The AHA also urged HRSA to hold all stakeholders in the dispute process accountable for fulfilling information requests. The proposed rule stated that hospitals and other covered entities may ask drug manufacturers and other third parties for prescription drug rate information related to their claim. However, manufacturers would not be required to comply with the request. If a manufacturer fails to produce the information, the proposed rule would allow the administrative dispute resolution panel to use data contained in the original submitted claim to make a decision.
The industry group argued that manufacturers oftentimes have unique access to key information, such as historical pricing and purchasing data.

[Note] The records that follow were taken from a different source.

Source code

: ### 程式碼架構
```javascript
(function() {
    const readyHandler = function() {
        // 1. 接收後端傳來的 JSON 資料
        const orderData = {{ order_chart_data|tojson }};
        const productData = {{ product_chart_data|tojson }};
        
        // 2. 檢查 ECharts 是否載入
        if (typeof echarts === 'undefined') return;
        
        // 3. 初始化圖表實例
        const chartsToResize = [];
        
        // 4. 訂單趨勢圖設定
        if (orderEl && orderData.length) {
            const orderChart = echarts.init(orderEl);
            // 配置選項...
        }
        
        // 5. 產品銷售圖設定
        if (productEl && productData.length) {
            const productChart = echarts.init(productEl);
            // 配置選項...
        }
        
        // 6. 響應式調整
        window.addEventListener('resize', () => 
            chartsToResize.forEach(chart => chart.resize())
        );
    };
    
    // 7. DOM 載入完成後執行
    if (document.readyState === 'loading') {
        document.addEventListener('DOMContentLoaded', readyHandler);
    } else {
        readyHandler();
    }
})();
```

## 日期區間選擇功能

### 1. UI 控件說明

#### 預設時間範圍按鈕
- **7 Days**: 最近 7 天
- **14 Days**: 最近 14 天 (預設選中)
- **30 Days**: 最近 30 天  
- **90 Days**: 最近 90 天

However, the proposed rule does not provide enough incentive for manufactures to ever provide prescription drug rate data to hospitals.

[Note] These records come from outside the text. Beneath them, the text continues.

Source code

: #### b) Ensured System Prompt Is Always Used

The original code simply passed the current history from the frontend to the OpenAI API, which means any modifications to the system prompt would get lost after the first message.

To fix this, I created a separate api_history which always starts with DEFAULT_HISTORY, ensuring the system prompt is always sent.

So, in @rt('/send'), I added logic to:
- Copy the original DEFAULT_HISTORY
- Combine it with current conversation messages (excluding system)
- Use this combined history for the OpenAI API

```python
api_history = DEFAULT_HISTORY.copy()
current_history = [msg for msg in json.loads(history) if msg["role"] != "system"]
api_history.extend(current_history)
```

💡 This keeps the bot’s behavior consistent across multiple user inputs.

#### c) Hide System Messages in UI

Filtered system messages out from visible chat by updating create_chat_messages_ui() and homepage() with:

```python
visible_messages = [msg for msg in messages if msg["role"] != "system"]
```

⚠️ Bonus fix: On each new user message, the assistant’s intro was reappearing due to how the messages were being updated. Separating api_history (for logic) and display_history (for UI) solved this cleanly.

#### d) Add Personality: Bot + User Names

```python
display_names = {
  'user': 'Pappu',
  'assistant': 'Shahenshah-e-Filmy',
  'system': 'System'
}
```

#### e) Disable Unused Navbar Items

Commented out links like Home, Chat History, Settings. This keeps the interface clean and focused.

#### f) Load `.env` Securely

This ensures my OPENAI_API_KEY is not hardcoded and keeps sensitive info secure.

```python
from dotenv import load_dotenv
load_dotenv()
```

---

The AHA advised HRSA to allow the administrative dispute resolution panel “to issue a finding in favor of the covered entity claim if the manufacturer fails to fulfill such information requests.”

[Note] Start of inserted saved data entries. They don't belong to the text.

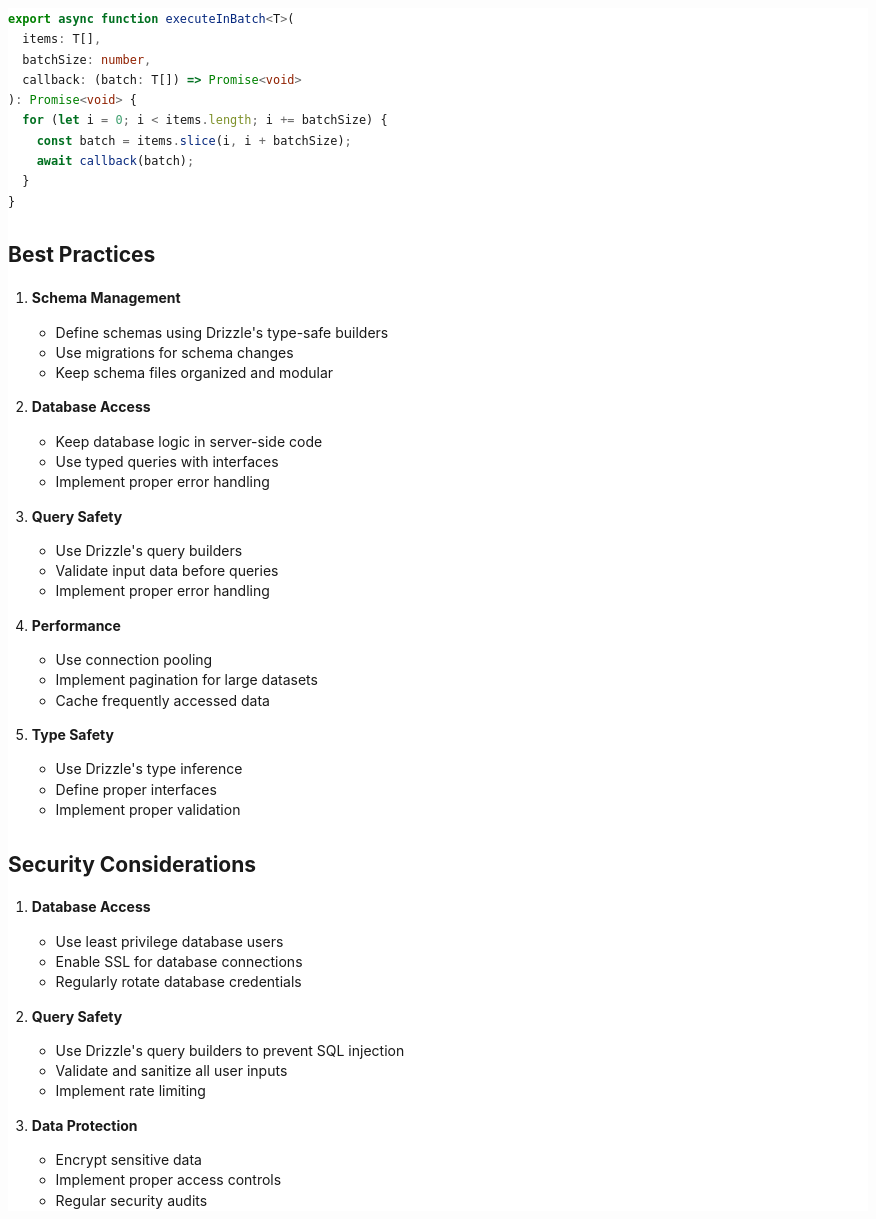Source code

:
 ```typescript
export async function executeInBatch<T>(
  items: T[],
  batchSize: number,
  callback: (batch: T[]) => Promise<void>
): Promise<void> {
  for (let i = 0; i < items.length; i += batchSize) {
    const batch = items.slice(i, i + batchSize);
    await callback(batch);
  }
}
```

## Best Practices

1. **Schema Management**
   - Define schemas using Drizzle's type-safe builders
   - Use migrations for schema changes
   - Keep schema files organized and modular

2. **Database Access**
   - Keep database logic in server-side code
   - Use typed queries with interfaces
   - Implement proper error handling

3. **Query Safety**
   - Use Drizzle's query builders
   - Validate input data before queries
   - Implement proper error handling

4. **Performance**
   - Use connection pooling
   - Implement pagination for large datasets
   - Cache frequently accessed data

5. **Type Safety**
   - Use Drizzle's type inference
   - Define proper interfaces
   - Implement proper validation

## Security Considerations

1. **Database Access**
   - Use least privilege database users
   - Enable SSL for database connections
   - Regularly rotate database credentials

2. **Query Safety**
   - Use Drizzle's query builders to prevent SQL injection
   - Validate and sanitize all user inputs
   - Implement rate limiting

3. **Data Protection**
   - Encrypt sensitive data
   - Implement proper access controls
   - Regular security audits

Additionally, the AHA recommended that HRSA exclude some duplicate discount cases from being considered a hospital violation under the dispute process. Manufacturers would be able to initiate a dispute if 340B hospitals or other covered entities allow eligible patients to also use a Medicaid duplicate discount.
However, the organization noted that manufacturers, not hospitals, give Medicaid patients discounts on 340B-covered drugs for which the state Medicaid program applies for a rebate on that same drug.
“There are situations that arise where the hospital or other covered entity is in compliance with all requirements to prevent the duplicate discount and, yet, the state Medicaid agency does not have the systems in place to verify claims level data to prevent triggering a rebate on a 340B claim,” the letter stated.
The AHA also provided panel composition recommendations to ensure timely decisions and fair judgements. The organization advised HRSA to include more than three panel members and require members to be screened for conflicts of interest. The panel should also include a non-voting person from outside of the HRSA who has professional mediation training.
Panel decisions should also be issued no more than 30 days from receiving comments from interested parties on the draft decision, the organization added.
The AHA intends for its suggestions to help boost healthcare transparency within the 340B Drug Pricing Program and assist hospitals with managing supply chain budgets.
“We share the common goal of ensuring that the 340B program can continue to help fulfill its original intent of helping hospitals stretch limited resources to expand and improve access to comprehensive healthcare services to low-income patients,” the letter concluded. “To that end, we believe a well-designed dispute resolution process will help create greater transparency and go a long way to ensure a more balanced marketplace for hospitals and pharmaceutical manufacturers.”
The dispute process echoes the spending challenges that hospitals have recently faced with healthcare supply chain management. Earlier this week, the AHA in collaboration with the Federation of American Hospitals and NORC released a report that showed inpatient hospital prescription drug spending grew by 38 percent per admission from 2013 to 2015.
Rising prescription drug rates have put more pressure on hospital revenue cycles, the report added. More than 90 percent of surveyed hospitals said that changes in drug prices had a moderate to severe impact on their organization’s ability to manage healthcare costs.
“Managing these skyrocketing cost increases forces difficult choices between providing adequate compensation to employees, many of whom are highly skilled in professions facing shortages; upgrading and modernizing facilities; purchasing new technologies to improve care; or paying for drugs, especially when these price increases are not linked to new therapies or improved outcomes for patients,” the report stated.